Ill and destitute, Livingstone accepted help from this Tipo Tipo. The great slaver gave the great abolitionist supplies and guaranteed safe conduct on the next legs of his journey through a region seething with violence. The horrors of this trade exceeded all else he had so far seen in Africa. “To overdraw its evils,” he wrote, “is a simple impossibility. The sights I have seen, though common incidents of the traffic, are so nauseous that I always strive to drive them from memory.” “Africa is bleeding from every pore,” wrote an Englishman making his way through this region shortly after Livingstone’s death.
In 1871, Livingstone witnessed a massacre carried out by rival slave traders and their men, some of whom he suspected belonged to his own party. It filled him with “intolerable loathing.”
July 15, 1871 . . . As I write I hear the loud wails on the left bank over those who are there slain . . . . Oh, let Thy kingdom come! No one will ever know the exact loss on this bright sultry summer morning, it gave me the impression of being in Hell.
The Arabs estimated the loss at between 400 & 500 souls.
Why would David Livingstone — missionary, explorer, ardent abolitionist to the end — accept help from Tippu Tip?
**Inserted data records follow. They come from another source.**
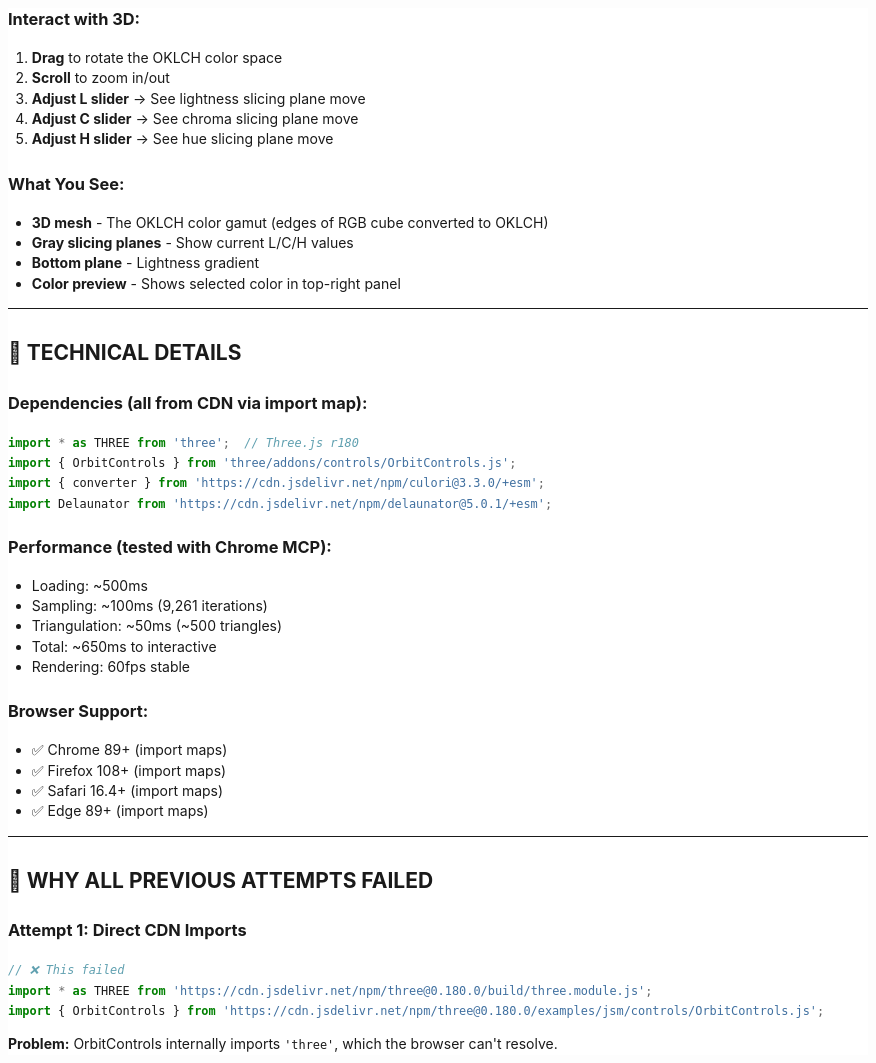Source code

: ### Interact with 3D:
1. **Drag** to rotate the OKLCH color space
2. **Scroll** to zoom in/out
3. **Adjust L slider** → See lightness slicing plane move
4. **Adjust C slider** → See chroma slicing plane move
5. **Adjust H slider** → See hue slicing plane move

### What You See:
- **3D mesh** - The OKLCH color gamut (edges of RGB cube converted to OKLCH)
- **Gray slicing planes** - Show current L/C/H values
- **Bottom plane** - Lightness gradient
- **Color preview** - Shows selected color in top-right panel

---

## 🔬 TECHNICAL DETAILS

### Dependencies (all from CDN via import map):
```javascript
import * as THREE from 'three';  // Three.js r180
import { OrbitControls } from 'three/addons/controls/OrbitControls.js';
import { converter } from 'https://cdn.jsdelivr.net/npm/culori@3.3.0/+esm';
import Delaunator from 'https://cdn.jsdelivr.net/npm/delaunator@5.0.1/+esm';
```

### Performance (tested with Chrome MCP):
- Loading: ~500ms
- Sampling: ~100ms (9,261 iterations)
- Triangulation: ~50ms (~500 triangles)
- Total: ~650ms to interactive
- Rendering: 60fps stable

### Browser Support:
- ✅ Chrome 89+ (import maps)
- ✅ Firefox 108+ (import maps)
- ✅ Safari 16.4+ (import maps)
- ✅ Edge 89+ (import maps)

---

## 🎯 WHY ALL PREVIOUS ATTEMPTS FAILED

### Attempt 1: Direct CDN Imports
```javascript
// ❌ This failed
import * as THREE from 'https://cdn.jsdelivr.net/npm/three@0.180.0/build/three.module.js';
import { OrbitControls } from 'https://cdn.jsdelivr.net/npm/three@0.180.0/examples/jsm/controls/OrbitControls.js';
```
**Problem:** OrbitControls internally imports `'three'`, which the browser can't resolve.
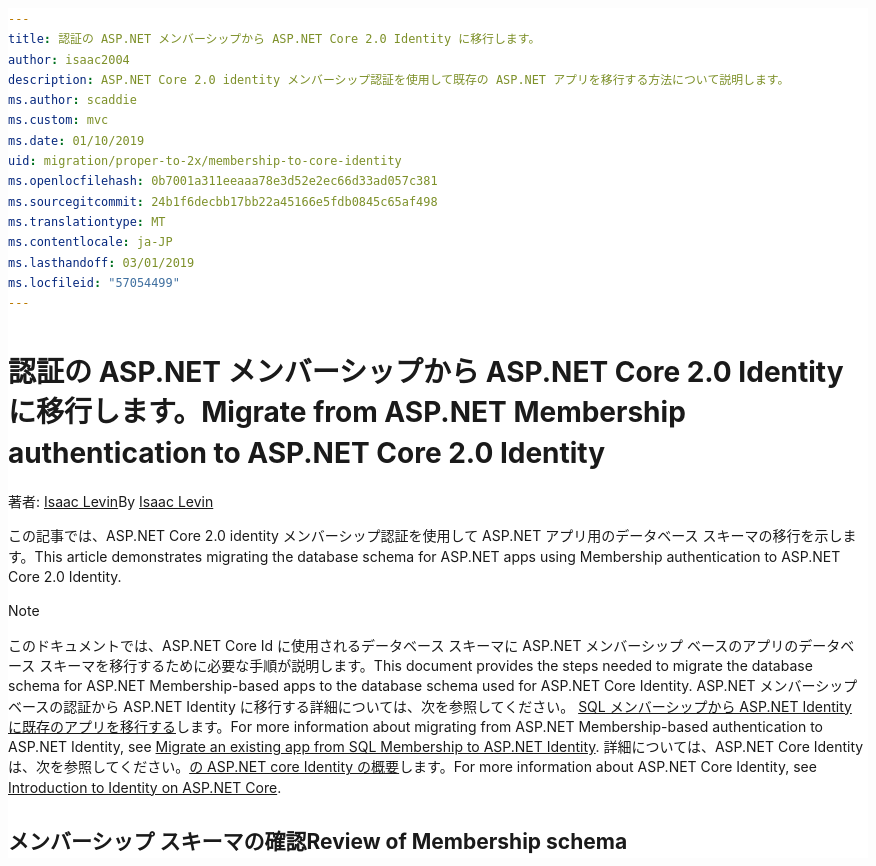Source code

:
```yaml
---
title: 認証の ASP.NET メンバーシップから ASP.NET Core 2.0 Identity に移行します。
author: isaac2004
description: ASP.NET Core 2.0 identity メンバーシップ認証を使用して既存の ASP.NET アプリを移行する方法について説明します。
ms.author: scaddie
ms.custom: mvc
ms.date: 01/10/2019
uid: migration/proper-to-2x/membership-to-core-identity
ms.openlocfilehash: 0b7001a311eeaaa78e3d52e2ec66d33ad057c381
ms.sourcegitcommit: 24b1f6decbb17bb22a45166e5fdb0845c65af498
ms.translationtype: MT
ms.contentlocale: ja-JP
ms.lasthandoff: 03/01/2019
ms.locfileid: "57054499"
---
```

# <a name="migrate-from-aspnet-membership-authentication-to-aspnet-core-20-identity"></a><span data-ttu-id="caff0-103">認証の ASP.NET メンバーシップから ASP.NET Core 2.0 Identity に移行します。</span><span class="sxs-lookup"><span data-stu-id="caff0-103">Migrate from ASP.NET Membership authentication to ASP.NET Core 2.0 Identity</span></span>

<span data-ttu-id="caff0-104">著者: [Isaac Levin](https://isaaclevin.com)</span><span class="sxs-lookup"><span data-stu-id="caff0-104">By [Isaac Levin](https://isaaclevin.com)</span></span>

<span data-ttu-id="caff0-105">この記事では、ASP.NET Core 2.0 identity メンバーシップ認証を使用して ASP.NET アプリ用のデータベース スキーマの移行を示します。</span><span class="sxs-lookup"><span data-stu-id="caff0-105">This article demonstrates migrating the database schema for ASP.NET apps using Membership authentication to ASP.NET Core 2.0 Identity.</span></span>

> [!NOTE]
> <span data-ttu-id="caff0-106">このドキュメントでは、ASP.NET Core Id に使用されるデータベース スキーマに ASP.NET メンバーシップ ベースのアプリのデータベース スキーマを移行するために必要な手順が説明します。</span><span class="sxs-lookup"><span data-stu-id="caff0-106">This document provides the steps needed to migrate the database schema for ASP.NET Membership-based apps to the database schema used for ASP.NET Core Identity.</span></span> <span data-ttu-id="caff0-107">ASP.NET メンバーシップ ベースの認証から ASP.NET Identity に移行する詳細については、次を参照してください。 [SQL メンバーシップから ASP.NET Identity に既存のアプリを移行する](/aspnet/identity/overview/migrations/migrating-an-existing-website-from-sql-membership-to-aspnet-identity)します。</span><span class="sxs-lookup"><span data-stu-id="caff0-107">For more information about migrating from ASP.NET Membership-based authentication to ASP.NET Identity, see [Migrate an existing app from SQL Membership to ASP.NET Identity](/aspnet/identity/overview/migrations/migrating-an-existing-website-from-sql-membership-to-aspnet-identity).</span></span> <span data-ttu-id="caff0-108">詳細については、ASP.NET Core Identity は、次を参照してください。[の ASP.NET core Identity の概要](xref:security/authentication/identity)します。</span><span class="sxs-lookup"><span data-stu-id="caff0-108">For more information about ASP.NET Core Identity, see [Introduction to Identity on ASP.NET Core](xref:security/authentication/identity).</span></span>

## <a name="review-of-membership-schema"></a><span data-ttu-id="caff0-109">メンバーシップ スキーマの確認</span><span class="sxs-lookup"><span data-stu-id="caff0-109">Review of Membership schema</span></span>
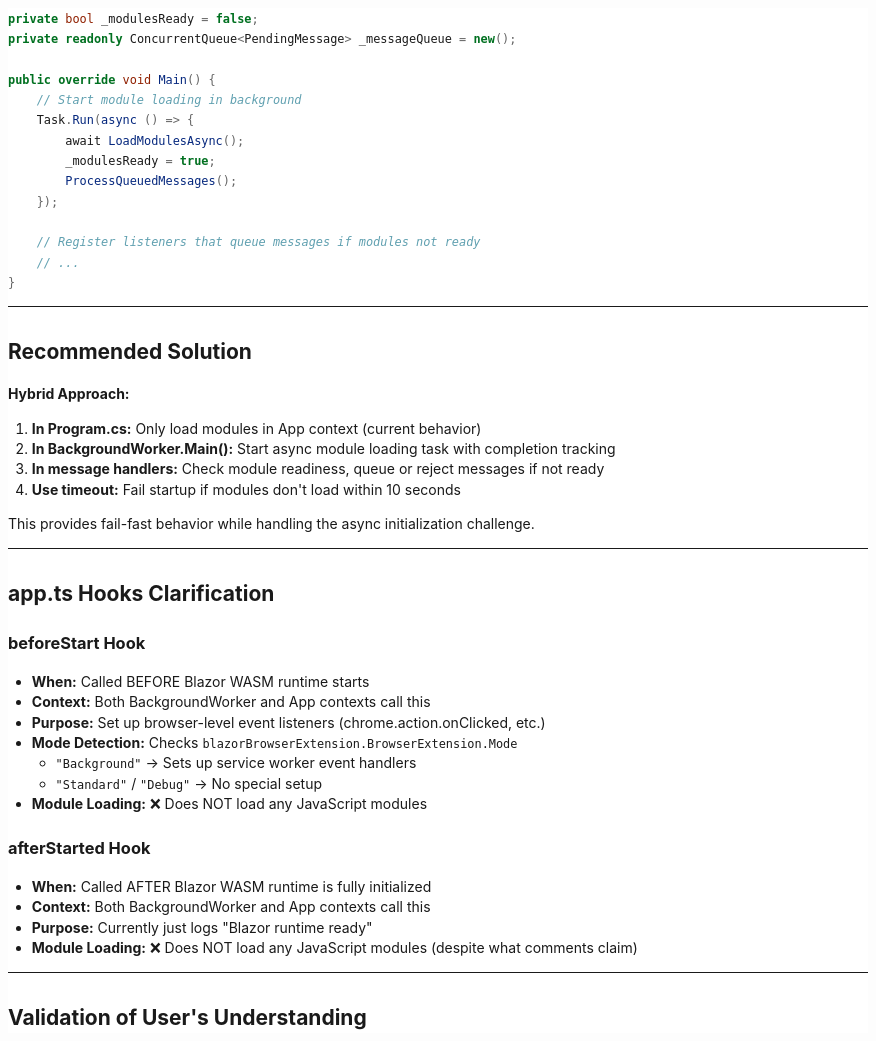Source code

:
 ```csharp
private bool _modulesReady = false;
private readonly ConcurrentQueue<PendingMessage> _messageQueue = new();

public override void Main() {
    // Start module loading in background
    Task.Run(async () => {
        await LoadModulesAsync();
        _modulesReady = true;
        ProcessQueuedMessages();
    });

    // Register listeners that queue messages if modules not ready
    // ...
}
```

---

## Recommended Solution

**Hybrid Approach:**

1. **In Program.cs:** Only load modules in App context (current behavior)
2. **In BackgroundWorker.Main():** Start async module loading task with completion tracking
3. **In message handlers:** Check module readiness, queue or reject messages if not ready
4. **Use timeout:** Fail startup if modules don't load within 10 seconds

This provides fail-fast behavior while handling the async initialization challenge.

---

## app.ts Hooks Clarification

### beforeStart Hook
- **When:** Called BEFORE Blazor WASM runtime starts
- **Context:** Both BackgroundWorker and App contexts call this
- **Purpose:** Set up browser-level event listeners (chrome.action.onClicked, etc.)
- **Mode Detection:** Checks `blazorBrowserExtension.BrowserExtension.Mode`
  - `"Background"` → Sets up service worker event handlers
  - `"Standard"` / `"Debug"` → No special setup
- **Module Loading:** ❌ Does NOT load any JavaScript modules

### afterStarted Hook
- **When:** Called AFTER Blazor WASM runtime is fully initialized
- **Context:** Both BackgroundWorker and App contexts call this
- **Purpose:** Currently just logs "Blazor runtime ready"
- **Module Loading:** ❌ Does NOT load any JavaScript modules (despite what comments claim)

---

## Validation of User's Understanding
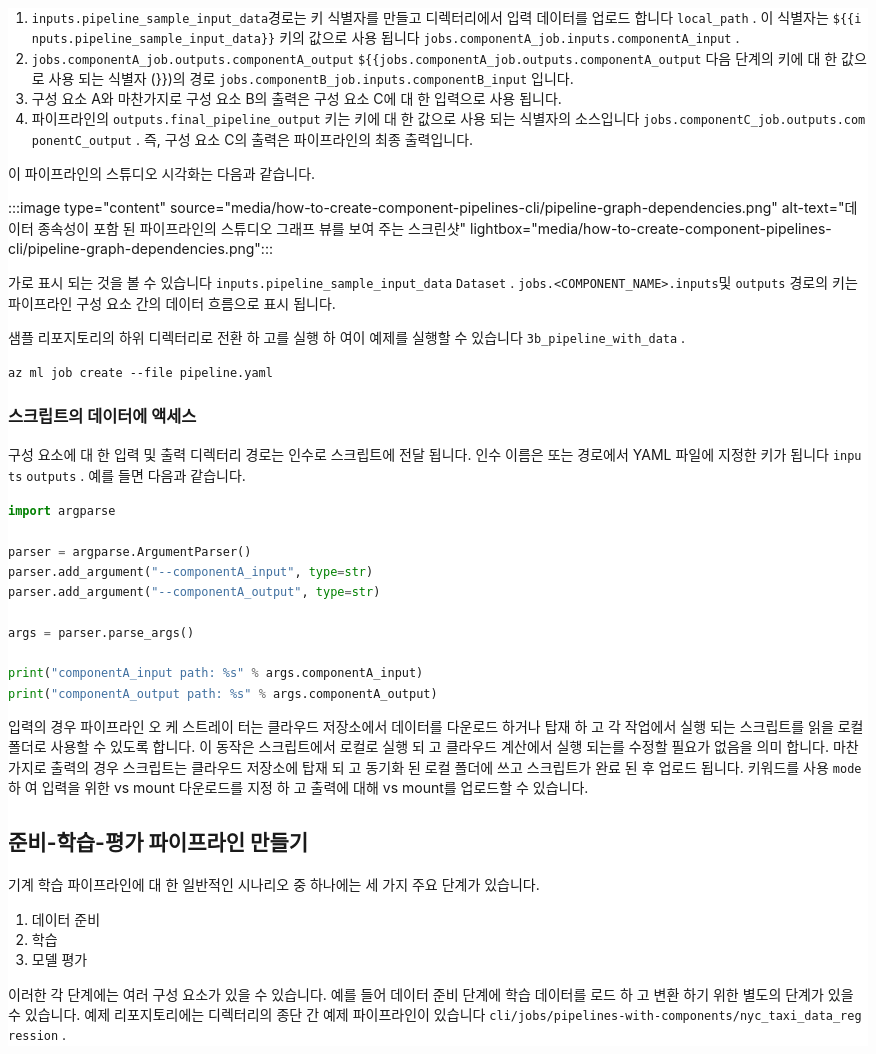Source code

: 1. `inputs.pipeline_sample_input_data`경로는 키 식별자를 만들고 디렉터리에서 입력 데이터를 업로드 합니다 `local_path` . 이 식별자는 `${{inputs.pipeline_sample_input_data}}` 키의 값으로 사용 됩니다 `jobs.componentA_job.inputs.componentA_input` . 
1. `jobs.componentA_job.outputs.componentA_output` `${{jobs.componentA_job.outputs.componentA_output` 다음 단계의 키에 대 한 값으로 사용 되는 식별자 (}})의 경로 `jobs.componentB_job.inputs.componentB_input` 입니다. 
1. 구성 요소 A와 마찬가지로 구성 요소 B의 출력은 구성 요소 C에 대 한 입력으로 사용 됩니다.
1. 파이프라인의 `outputs.final_pipeline_output` 키는 키에 대 한 값으로 사용 되는 식별자의 소스입니다 `jobs.componentC_job.outputs.componentC_output` . 즉, 구성 요소 C의 출력은 파이프라인의 최종 출력입니다.

이 파이프라인의 스튜디오 시각화는 다음과 같습니다. 

:::image type="content" source="media/how-to-create-component-pipelines-cli/pipeline-graph-dependencies.png" alt-text="데이터 종속성이 포함 된 파이프라인의 스튜디오 그래프 뷰를 보여 주는 스크린샷" lightbox="media/how-to-create-component-pipelines-cli/pipeline-graph-dependencies.png":::

가로 표시 되는 것을 볼 수 있습니다 `inputs.pipeline_sample_input_data` `Dataset` . `jobs.<COMPONENT_NAME>.inputs`및 `outputs` 경로의 키는 파이프라인 구성 요소 간의 데이터 흐름으로 표시 됩니다.

샘플 리포지토리의 하위 디렉터리로 전환 하 고를 실행 하 여이 예제를 실행할 수 있습니다 `3b_pipeline_with_data` .

`az ml job create --file pipeline.yaml`

### <a name="access-data-in-your-script"></a>스크립트의 데이터에 액세스

구성 요소에 대 한 입력 및 출력 디렉터리 경로는 인수로 스크립트에 전달 됩니다. 인수 이름은 또는 경로에서 YAML 파일에 지정한 키가 됩니다 `inputs` `outputs` . 예를 들면 다음과 같습니다.

```python
import argparse

parser = argparse.ArgumentParser()
parser.add_argument("--componentA_input", type=str)
parser.add_argument("--componentA_output", type=str)

args = parser.parse_args()

print("componentA_input path: %s" % args.componentA_input)
print("componentA_output path: %s" % args.componentA_output)

```

입력의 경우 파이프라인 오 케 스트레이 터는 클라우드 저장소에서 데이터를 다운로드 하거나 탑재 하 고 각 작업에서 실행 되는 스크립트를 읽을 로컬 폴더로 사용할 수 있도록 합니다. 이 동작은 스크립트에서 로컬로 실행 되 고 클라우드 계산에서 실행 되는를 수정할 필요가 없음을 의미 합니다. 마찬가지로 출력의 경우 스크립트는 클라우드 저장소에 탑재 되 고 동기화 된 로컬 폴더에 쓰고 스크립트가 완료 된 후 업로드 됩니다. 키워드를 사용 `mode` 하 여 입력을 위한 vs mount 다운로드를 지정 하 고 출력에 대해 vs mount를 업로드할 수 있습니다. 

## <a name="create-a-preparation-train-evaluate-pipeline"></a>준비-학습-평가 파이프라인 만들기

기계 학습 파이프라인에 대 한 일반적인 시나리오 중 하나에는 세 가지 주요 단계가 있습니다.

1. 데이터 준비
1. 학습
1. 모델 평가

이러한 각 단계에는 여러 구성 요소가 있을 수 있습니다. 예를 들어 데이터 준비 단계에 학습 데이터를 로드 하 고 변환 하기 위한 별도의 단계가 있을 수 있습니다. 예제 리포지토리에는 디렉터리의 종단 간 예제 파이프라인이 있습니다 `cli/jobs/pipelines-with-components/nyc_taxi_data_regression` .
At the beginning of his last journey, he wrote in his journal what every wilderness-lover knows: “The mere animal pleasure of traveling in a wild unexplored country is very great.” But by the time he encountered the famous slaver he was a already a sick man, virtually alone in Africa (except for a few porters and his faithful servants, Chuma and Simi), and most of his possessions, including his medicine chest, had been stolen. Simply put, he needed help and the Arab trader offered it.
After the massacre, a sick and deeply demoralized Livingstone returned to Ujiji, on Lake Tanganyika, where Henry Morton Stanley found him in 1871. When Stanley departed, Livingstone remained behind; he died in 1873 in a village on the shore of the lake. Chuma and Simi buried his heart there, carried his remains to Zanzibar, and accompanied the body back to London. In 1874, Livingstone was buried in Westminster Abbey. The plaque on his tomb bears a reminder of his life-long crusade against slavery — words he wrote on May 1, 1872, exactly one year before his death:
All I can add in my solitude, is, may heaven’s rich blessing come down on every one, American, English, or Turk, who will help to heal this open sore of the world.
In 1874, the English explorer Verney Lovett Cameron came upon Livingstone’s papers in Ujiji and sent them back to London. He also witnessed the horrific regional violence; he wrote in his diary,
“Africa is bleeding out her life-blood at every pore.”
In the 1770s and 1880s, the notorious slaver extended his power in central Africa, eventually claiming the entire eastern Congo for himself and the Sultan of Zanzibar. He also helped various English and German explorers find their way through the region; one of those was Henry Morton Stanley. Dr. Heinrich Brode, a German official who knew Tippu Tip in his later retirement and translated his autobiography from the Swahili (written in Arabic script), wrote
“. . . the paths traced out by his blood-stained hands have supplied the framework for all the subsequent cartography of German East Africa and the Congo Free State. Thus a life-work of destruction has served to aid the advance of civilization.”
Around 1890, realizing that the Belgians coming up the Congo River from the west and the European missionaries and Germans penetrating the interior from the east were gaining the upper hand politically, he returned to Zanzibar and wrote his autobiography. He died in 1905, a vastly wealthy man, having accumulated seven huge clove plantations on Zanzibar and some 10,000 slaves to work them.